SUPPLIED MATERIAL: Begin

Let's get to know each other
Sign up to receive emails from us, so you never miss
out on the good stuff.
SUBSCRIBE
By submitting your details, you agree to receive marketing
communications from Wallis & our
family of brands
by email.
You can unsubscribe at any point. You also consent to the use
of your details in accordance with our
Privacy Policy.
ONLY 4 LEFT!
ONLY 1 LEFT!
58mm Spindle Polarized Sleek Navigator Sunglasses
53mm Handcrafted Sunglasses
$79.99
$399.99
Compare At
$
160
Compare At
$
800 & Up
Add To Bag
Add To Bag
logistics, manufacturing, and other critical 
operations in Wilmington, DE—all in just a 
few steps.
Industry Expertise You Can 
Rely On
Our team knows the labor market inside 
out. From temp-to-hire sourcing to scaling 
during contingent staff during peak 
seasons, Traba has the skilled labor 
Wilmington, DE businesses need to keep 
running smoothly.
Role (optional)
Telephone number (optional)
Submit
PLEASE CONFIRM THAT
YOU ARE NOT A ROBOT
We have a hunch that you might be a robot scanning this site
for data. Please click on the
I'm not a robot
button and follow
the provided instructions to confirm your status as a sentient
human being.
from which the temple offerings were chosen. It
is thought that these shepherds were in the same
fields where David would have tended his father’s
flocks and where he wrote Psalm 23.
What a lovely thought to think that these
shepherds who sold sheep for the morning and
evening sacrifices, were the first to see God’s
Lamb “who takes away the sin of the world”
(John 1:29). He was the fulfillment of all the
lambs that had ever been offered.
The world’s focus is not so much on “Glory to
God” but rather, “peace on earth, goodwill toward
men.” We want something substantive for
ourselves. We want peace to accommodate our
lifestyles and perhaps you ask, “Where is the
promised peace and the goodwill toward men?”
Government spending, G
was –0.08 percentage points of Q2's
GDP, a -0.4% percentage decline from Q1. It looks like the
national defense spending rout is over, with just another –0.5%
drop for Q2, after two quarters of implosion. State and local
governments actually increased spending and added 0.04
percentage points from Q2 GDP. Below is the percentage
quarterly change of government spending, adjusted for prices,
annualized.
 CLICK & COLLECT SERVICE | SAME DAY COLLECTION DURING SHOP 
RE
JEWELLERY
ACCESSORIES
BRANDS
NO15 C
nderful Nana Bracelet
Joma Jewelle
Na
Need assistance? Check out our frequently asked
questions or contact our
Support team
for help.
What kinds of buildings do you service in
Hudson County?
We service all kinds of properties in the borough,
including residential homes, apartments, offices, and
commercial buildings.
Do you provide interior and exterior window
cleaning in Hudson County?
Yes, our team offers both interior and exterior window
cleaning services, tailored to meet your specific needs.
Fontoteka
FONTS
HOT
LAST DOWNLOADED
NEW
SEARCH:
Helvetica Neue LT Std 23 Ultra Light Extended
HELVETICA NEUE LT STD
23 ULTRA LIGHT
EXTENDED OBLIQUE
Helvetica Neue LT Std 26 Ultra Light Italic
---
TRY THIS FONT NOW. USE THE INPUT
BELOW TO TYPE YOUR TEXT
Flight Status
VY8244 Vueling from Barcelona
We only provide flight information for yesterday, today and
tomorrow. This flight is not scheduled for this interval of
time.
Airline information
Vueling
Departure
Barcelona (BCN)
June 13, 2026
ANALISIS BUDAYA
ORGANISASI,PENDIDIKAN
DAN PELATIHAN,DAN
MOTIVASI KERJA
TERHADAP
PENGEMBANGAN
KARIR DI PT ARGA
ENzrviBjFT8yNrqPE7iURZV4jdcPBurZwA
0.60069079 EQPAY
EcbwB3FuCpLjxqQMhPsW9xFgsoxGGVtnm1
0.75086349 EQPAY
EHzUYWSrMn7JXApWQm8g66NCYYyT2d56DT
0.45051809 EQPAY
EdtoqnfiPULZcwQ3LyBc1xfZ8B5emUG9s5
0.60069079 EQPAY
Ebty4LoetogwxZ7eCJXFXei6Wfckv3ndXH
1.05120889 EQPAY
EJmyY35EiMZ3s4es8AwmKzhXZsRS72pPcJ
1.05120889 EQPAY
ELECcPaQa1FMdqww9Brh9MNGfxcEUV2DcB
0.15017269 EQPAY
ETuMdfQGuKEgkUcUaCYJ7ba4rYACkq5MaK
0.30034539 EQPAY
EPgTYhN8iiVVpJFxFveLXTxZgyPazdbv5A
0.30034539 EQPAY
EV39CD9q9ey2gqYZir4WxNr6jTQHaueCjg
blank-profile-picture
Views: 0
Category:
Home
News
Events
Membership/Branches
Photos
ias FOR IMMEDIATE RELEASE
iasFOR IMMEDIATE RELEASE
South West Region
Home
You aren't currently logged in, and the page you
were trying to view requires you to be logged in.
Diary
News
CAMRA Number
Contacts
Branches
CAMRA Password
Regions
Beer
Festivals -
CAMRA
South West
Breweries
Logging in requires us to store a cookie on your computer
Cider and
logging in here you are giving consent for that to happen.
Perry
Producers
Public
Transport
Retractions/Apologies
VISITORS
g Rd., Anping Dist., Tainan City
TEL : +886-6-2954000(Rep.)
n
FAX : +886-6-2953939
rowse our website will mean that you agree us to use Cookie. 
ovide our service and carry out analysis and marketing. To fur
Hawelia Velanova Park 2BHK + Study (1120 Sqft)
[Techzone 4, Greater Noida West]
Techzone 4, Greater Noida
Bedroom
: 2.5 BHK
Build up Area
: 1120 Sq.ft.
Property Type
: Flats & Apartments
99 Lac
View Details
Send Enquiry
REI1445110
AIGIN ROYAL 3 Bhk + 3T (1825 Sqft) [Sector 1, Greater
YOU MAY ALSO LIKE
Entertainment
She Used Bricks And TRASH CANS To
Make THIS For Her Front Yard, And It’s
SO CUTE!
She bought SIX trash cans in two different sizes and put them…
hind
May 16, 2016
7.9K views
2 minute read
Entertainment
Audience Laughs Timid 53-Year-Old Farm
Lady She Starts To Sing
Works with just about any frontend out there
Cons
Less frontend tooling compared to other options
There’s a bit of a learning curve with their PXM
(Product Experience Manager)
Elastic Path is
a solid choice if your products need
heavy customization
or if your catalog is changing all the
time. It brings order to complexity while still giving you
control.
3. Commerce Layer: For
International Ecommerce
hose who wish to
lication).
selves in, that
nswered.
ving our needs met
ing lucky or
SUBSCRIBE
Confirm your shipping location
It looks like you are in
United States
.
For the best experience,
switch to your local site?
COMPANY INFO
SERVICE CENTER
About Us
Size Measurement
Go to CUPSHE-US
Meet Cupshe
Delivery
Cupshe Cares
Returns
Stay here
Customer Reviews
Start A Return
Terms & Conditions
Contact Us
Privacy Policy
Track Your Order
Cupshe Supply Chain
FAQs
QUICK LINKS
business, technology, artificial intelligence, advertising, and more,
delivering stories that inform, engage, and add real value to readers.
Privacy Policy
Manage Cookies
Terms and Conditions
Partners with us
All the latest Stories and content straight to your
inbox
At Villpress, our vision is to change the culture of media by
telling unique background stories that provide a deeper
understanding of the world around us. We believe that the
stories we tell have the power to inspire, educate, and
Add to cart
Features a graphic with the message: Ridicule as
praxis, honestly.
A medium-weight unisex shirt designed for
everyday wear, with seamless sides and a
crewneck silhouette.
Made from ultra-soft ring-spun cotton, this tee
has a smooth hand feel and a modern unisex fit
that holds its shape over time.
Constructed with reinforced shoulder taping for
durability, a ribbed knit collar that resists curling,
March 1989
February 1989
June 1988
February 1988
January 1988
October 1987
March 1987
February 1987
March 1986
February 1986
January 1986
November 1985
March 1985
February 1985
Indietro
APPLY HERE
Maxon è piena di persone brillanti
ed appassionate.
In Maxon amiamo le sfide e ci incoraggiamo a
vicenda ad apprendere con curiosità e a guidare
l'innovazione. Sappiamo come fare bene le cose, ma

SUPPLIED MATERIAL: End

▸ **TASK GOAL**
Transcribe the data word for word.

▸ **TASK OUTPUT**
Let's get to know each other
Sign up to receive emails from us, so you never miss
out on the good stuff.
SUBSCRIBE
By submitting your details, you agree to receive marketing
communications from Wallis & our
family of brands
by email.
You can unsubscribe at any point. You also consent to the use
of your details in accordance with our
Privacy Policy.
ONLY 4 LEFT!
ONLY 1 LEFT!
58mm Spindle Polarized Sleek Navigator Sunglasses
53mm Handcrafted Sunglasses
$79.99
$399.99
Compare At
$
160
Compare At
$
800 & Up
Add To Bag
Add To Bag
logistics, manufacturing, and other critical 
operations in Wilmington, DE—all in just a 
few steps.
Industry Expertise You Can 
Rely On
Our team knows the labor market inside 
out. From temp-to-hire sourcing to scaling 
during contingent staff during peak 
seasons, Traba has the skilled labor 
Wilmington, DE businesses need to keep 
running smoothly.
Role (optional)
Telephone number (optional)
Submit
PLEASE CONFIRM THAT
YOU ARE NOT A ROBOT
We have a hunch that you might be a robot scanning this site
for data. Please click on the
I'm not a robot
button and follow
the provided instructions to confirm your status as a sentient
human being.
from which the temple offerings were chosen. It
is thought that these shepherds were in the same
fields where David would have tended his father’s
flocks and where he wrote Psalm 23.
What a lovely thought to think that these
shepherds who sold sheep for the morning and
evening sacrifices, were the first to see God’s
Lamb “who takes away the sin of the world”
(John 1:29). He was the fulfillment of all the
lambs that had ever been offered.
The world’s focus is not so much on “Glory to
God” but rather, “peace on earth, goodwill toward
men.” We want something substantive for
ourselves. We want peace to accommodate our
lifestyles and perhaps you ask, “Where is the
promised peace and the goodwill toward men?”
Government spending, G
was –0.08 percentage points of Q2's
GDP, a -0.4% percentage decline from Q1. It looks like the
national defense spending rout is over, with just another –0.5%
drop for Q2, after two quarters of implosion. State and local
governments actually increased spending and added 0.04
percentage points from Q2 GDP. Below is the percentage
quarterly change of government spending, adjusted for prices,
annualized.
 CLICK & COLLECT SERVICE | SAME DAY COLLECTION DURING SHOP 
RE
JEWELLERY
ACCESSORIES
BRANDS
NO15 C
nderful Nana Bracelet
Joma Jewelle
Na
Need assistance? Check out our frequently asked
questions or contact our
Support team
for help.
What kinds of buildings do you service in
Hudson County?
We service all kinds of properties in the borough,
including residential homes, apartments, offices, and
commercial buildings.
Do you provide interior and exterior window
cleaning in Hudson County?
Yes, our team offers both interior and exterior window
cleaning services, tailored to meet your specific needs.
Fontoteka
FONTS
HOT
LAST DOWNLOADED
NEW
SEARCH:
Helvetica Neue LT Std 23 Ultra Light Extended
HELVETICA NEUE LT STD
23 ULTRA LIGHT
EXTENDED OBLIQUE
Helvetica Neue LT Std 26 Ultra Light Italic
---
TRY THIS FONT NOW. USE THE INPUT
BELOW TO TYPE YOUR TEXT
Flight Status
VY8244 Vueling from Barcelona
We only provide flight information for yesterday, today and
tomorrow. This flight is not scheduled for this interval of
time.
Airline information
Vueling
Departure
Barcelona (BCN)
June 13, 2026
ANALISIS BUDAYA
ORGANISASI,PENDIDIKAN
DAN PELATIHAN,DAN
MOTIVASI KERJA
TERHADAP
PENGEMBANGAN
KARIR DI PT ARGA
ENzrviBjFT8yNrqPE7iURZV4jdcPBurZwA
0.60069079 EQPAY
EcbwB3FuCpLjxqQMhPsW9xFgsoxGGVtnm1
0.75086349 EQPAY
EHzUYWSrMn7JXApWQm8g66NCYYyT2d56DT
0.45051809 EQPAY
EdtoqnfiPULZcwQ3LyBc1xfZ8B5emUG9s5
0.60069079 EQPAY
Ebty4LoetogwxZ7eCJXFXei6Wfckv3ndXH
1.05120889 EQPAY
EJmyY35EiMZ3s4es8AwmKzhXZsRS72pPcJ
1.05120889 EQPAY
ELECcPaQa1FMdqww9Brh9MNGfxcEUV2DcB
0.15017269 EQPAY
ETuMdfQGuKEgkUcUaCYJ7ba4rYACkq5MaK
0.30034539 EQPAY
EPgTYhN8iiVVpJFxFveLXTxZgyPazdbv5A
0.30034539 EQPAY
EV39CD9q9ey2gqYZir4WxNr6jTQHaueCjg
blank-profile-picture
Views: 0
Category:
Home
News
Events
Membership/Branches
Photos
ias FOR IMMEDIATE RELEASE
iasFOR IMMEDIATE RELEASE
South West Region
Home
You aren't currently logged in, and the page you
were trying to view requires you to be logged in.
Diary
News
CAMRA Number
Contacts
Branches
CAMRA Password
Regions
Beer
Festivals -
CAMRA
South West
Breweries
Logging in requires us to store a cookie on your computer
Cider and
logging in here you are giving consent for that to happen.
Perry
Producers
Public
Transport
Retractions/Apologies
VISITORS
g Rd., Anping Dist., Tainan City
TEL : +886-6-2954000(Rep.)
n
FAX : +886-6-2953939
rowse our website will mean that you agree us to use Cookie. 
ovide our service and carry out analysis and marketing. To fur
Hawelia Velanova Park 2BHK + Study (1120 Sqft)
[Techzone 4, Greater Noida West]
Techzone 4, Greater Noida
Bedroom
: 2.5 BHK
Build up Area
: 1120 Sq.ft.
Property Type
: Flats & Apartments
99 Lac
View Details
Send Enquiry
REI1445110
AIGIN ROYAL 3 Bhk + 3T (1825 Sqft) [Sector 1, Greater
YOU MAY ALSO LIKE
Entertainment
She Used Bricks And TRASH CANS To
Make THIS For Her Front Yard, And It’s
SO CUTE!
She bought SIX trash cans in two different sizes and put them…
hind
May 16, 2016
7.9K views
2 minute read
Entertainment
Audience Laughs Timid 53-Year-Old Farm
Lady She Starts To Sing
Works with just about any frontend out there
Cons
Less frontend tooling compared to other options
There’s a bit of a learning curve with their PXM
(Product Experience Manager)
Elastic Path is
a solid choice if your products need
heavy customization
or if your catalog is changing all the
time. It brings order to complexity while still giving you
control.
3. Commerce Layer: For
International Ecommerce
hose who wish to
lication).
selves in, that
nswered.
ving our needs met
ing lucky or
SUBSCRIBE
Confirm your shipping location
It looks like you are in
United States
.
For the best experience,
switch to your local site?
COMPANY INFO
SERVICE CENTER
About Us
Size Measurement
Go to CUPSHE-US
Meet Cupshe
Delivery
Cupshe Cares
Returns
Stay here
Customer Reviews
Start A Return
Terms & Conditions
Contact Us
Privacy Policy
Track Your Order
Cupshe Supply Chain
FAQs
QUICK LINKS
business, technology, artificial intelligence, advertising, and more,
delivering stories that inform, engage, and add real value to readers.
Privacy Policy
Manage Cookies
Terms and Conditions
Partners with us
All the latest Stories and content straight to your
inbox
At Villpress, our vision is to change the culture of media by
telling unique background stories that provide a deeper
understanding of the world around us. We believe that the
stories we tell have the power to inspire, educate, and
Add to cart
Features a graphic with the message: Ridicule as
praxis, honestly.
A medium-weight unisex shirt designed for
everyday wear, with seamless sides and a
crewneck silhouette.
Made from ultra-soft ring-spun cotton, this tee
has a smooth hand feel and a modern unisex fit
that holds its shape over time.
Constructed with reinforced shoulder taping for
durability, a ribbed knit collar that resists curling,
March 1989
February 1989
June 1988
February 1988
January 1988
October 1987
March 1987
February 1987
March 1986
February 1986
January 1986
November 1985
March 1985
February 1985
Indietro
APPLY HERE
Maxon è piena di persone brillanti
ed appassionate.
In Maxon amiamo le sfide e ci incoraggiamo a
vicenda ad apprendere con curiosità e a guidare
l'innovazione. Sappiamo come fare bene le cose, ma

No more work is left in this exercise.